Za kratki za tytoniowy biznes

15

Pewien lubinianin skupował liście tytoniu, a następnie przerabiał je na nadający się do spalenia tytoń i sprzedawał go przez internet. Swoją działalność prowadził od jakiegoś czasu, niestety bez niezbędnych pozwoleń. Teraz za rozkręcenie tytoniowego biznesu może trafić nawet na dwa lata za kratki.

 

Mieszkaniec Lubina, zanim zatrzymali go policjanci, zdąży sprzedać około pięć kilogramów tytoniu. W domu w chwili aresztowania miał poupychane w szufladach ponad trzy kilogramy wytwarzanego przez siebie produktu.
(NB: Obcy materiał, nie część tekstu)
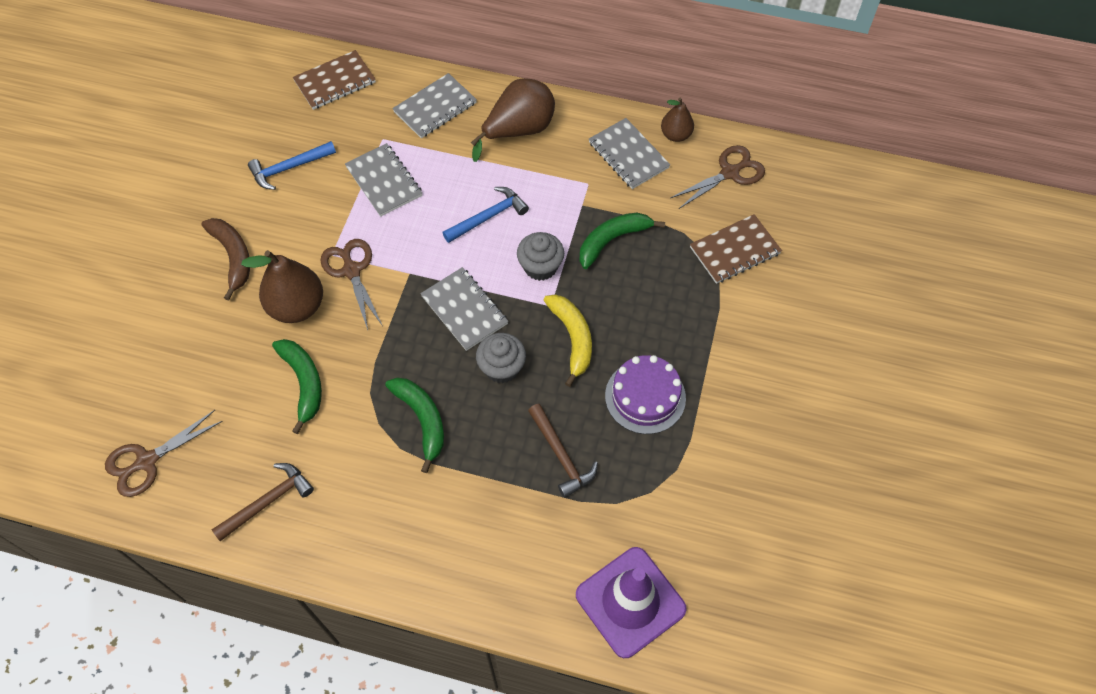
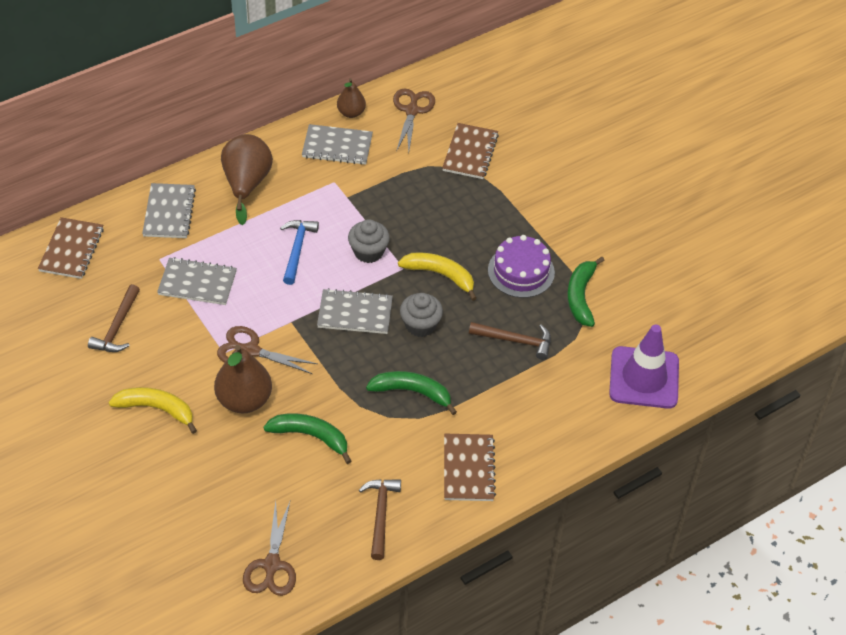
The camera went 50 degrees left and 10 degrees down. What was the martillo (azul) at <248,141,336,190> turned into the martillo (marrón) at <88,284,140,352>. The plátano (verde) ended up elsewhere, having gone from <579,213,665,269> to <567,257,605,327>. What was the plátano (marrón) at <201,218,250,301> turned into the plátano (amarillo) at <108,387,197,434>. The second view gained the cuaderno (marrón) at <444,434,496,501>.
– Policjanci z wydziału do walki z przestępczością gospodarczą pozyskali informację, z której wynikało, że jeden z mieszkańców Lubina może prowadzić nielegalną sprzedaż wyrobów tytoniowych. Informacja potwierdziła się. Wczoraj funkcjonariusze weszli do mieszkania 32-letniego lubinianina – mówi starszy aspirant Jan Pociecha, rzecznik lubińskiej policji.

Na biznes, jaki rozkręcił w Lubinie 32-latek, potrzebne są pewne pozwolenia. Lubinianin ich nie miał, dlatego może trafić do więzienia.